I have been having issues controlling my anger for ages. When anything triggers my anger, usually when it relates to my kids and my parents, I resorted to psychological abuse, I felt anxious and depressed to the extent that it affected my daily performance and relationships. I did some reading to learn how to manage, but to no avail. I think I need professional help. Any course or program I could join to manage my anger?
Well done for asking this question, as anger can be a hard thing to talk about and it sounds like it’s been getting serious for you. It sounds like you’ve already tried to address this issue, which is fantastic, but sometimes reading isn’t enough on its own.
There are a number of anger management programs in Melbourne. Some cater specifically to men or to women, some are for those that struggle with anger in relationships, and some are more general. Given that I’m not sure what applies to you or what you’ve already tried, the first step may be to see a GP to discuss your anger in more detail so you can get a referral for individual psychological treatment. You may also want to see a counsellor at Counselling and Psychological Services so we can discuss groups and treatment options that are best suited to you.
In the meantime, here are some things to try while you are in the process of getting some help.
– It sounds like the feeling of anger is very hard for you to tolerate. Mindfulness is a helpful tool for becoming more aware and accepting of your emotions so you can cope with them better.

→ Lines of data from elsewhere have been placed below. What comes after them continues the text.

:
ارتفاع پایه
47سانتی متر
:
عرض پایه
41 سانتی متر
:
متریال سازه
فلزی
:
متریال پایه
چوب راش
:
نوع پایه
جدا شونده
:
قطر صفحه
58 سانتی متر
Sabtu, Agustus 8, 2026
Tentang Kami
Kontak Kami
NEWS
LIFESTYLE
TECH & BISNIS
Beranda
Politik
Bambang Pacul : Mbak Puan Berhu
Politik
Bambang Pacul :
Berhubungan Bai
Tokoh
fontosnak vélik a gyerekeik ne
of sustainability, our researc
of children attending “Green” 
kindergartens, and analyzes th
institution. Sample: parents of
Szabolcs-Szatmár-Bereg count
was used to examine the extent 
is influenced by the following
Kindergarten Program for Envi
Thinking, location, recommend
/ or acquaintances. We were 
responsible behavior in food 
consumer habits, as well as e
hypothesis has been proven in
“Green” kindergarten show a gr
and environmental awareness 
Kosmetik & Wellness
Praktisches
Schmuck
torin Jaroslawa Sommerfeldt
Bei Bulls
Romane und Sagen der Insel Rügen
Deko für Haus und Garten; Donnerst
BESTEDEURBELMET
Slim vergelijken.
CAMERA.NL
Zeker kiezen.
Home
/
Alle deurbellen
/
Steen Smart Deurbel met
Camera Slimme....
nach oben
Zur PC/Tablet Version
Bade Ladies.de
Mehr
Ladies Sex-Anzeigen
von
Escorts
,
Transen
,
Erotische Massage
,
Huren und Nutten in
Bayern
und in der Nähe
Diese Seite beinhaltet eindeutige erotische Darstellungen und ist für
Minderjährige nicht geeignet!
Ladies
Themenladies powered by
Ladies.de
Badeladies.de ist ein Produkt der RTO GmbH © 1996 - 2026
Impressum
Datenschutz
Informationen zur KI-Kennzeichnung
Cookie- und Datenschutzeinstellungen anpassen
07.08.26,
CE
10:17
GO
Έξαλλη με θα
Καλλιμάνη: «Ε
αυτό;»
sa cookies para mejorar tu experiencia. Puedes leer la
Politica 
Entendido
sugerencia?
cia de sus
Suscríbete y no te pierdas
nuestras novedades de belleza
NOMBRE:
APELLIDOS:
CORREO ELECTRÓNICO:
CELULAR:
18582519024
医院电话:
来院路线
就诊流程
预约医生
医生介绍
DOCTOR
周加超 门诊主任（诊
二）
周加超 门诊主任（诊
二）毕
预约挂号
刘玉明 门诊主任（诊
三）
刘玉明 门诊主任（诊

– Improving your Assertiveness can be helpful as difficulty with being assertive with others often leads to issues building up so they cause more anger, as well as unhelpful responses to anger which may include passive aggressive behaviour or even psychological abuse. Check out our website for information on upcoming workshops ‘Assertive Communication’ and ‘Manage your Mood’.
– Improving your skills in Stress Management and Self-Care helps prevent anger from occurring, and these skills are also useful in managing the anger response.
– Telephone and online counselling makes it easier to talk to someone while you are experiencing this anger reaction so you can get help in the moment. Try calling Lifeline, Mensline, or Parentline.
Finally, try to practice some Self-Compassion. Making a decision to change your behaviour and get help is a great first step, but it can be difficult, so the ability to be kind to yourself when things are stressful is an important part of any change.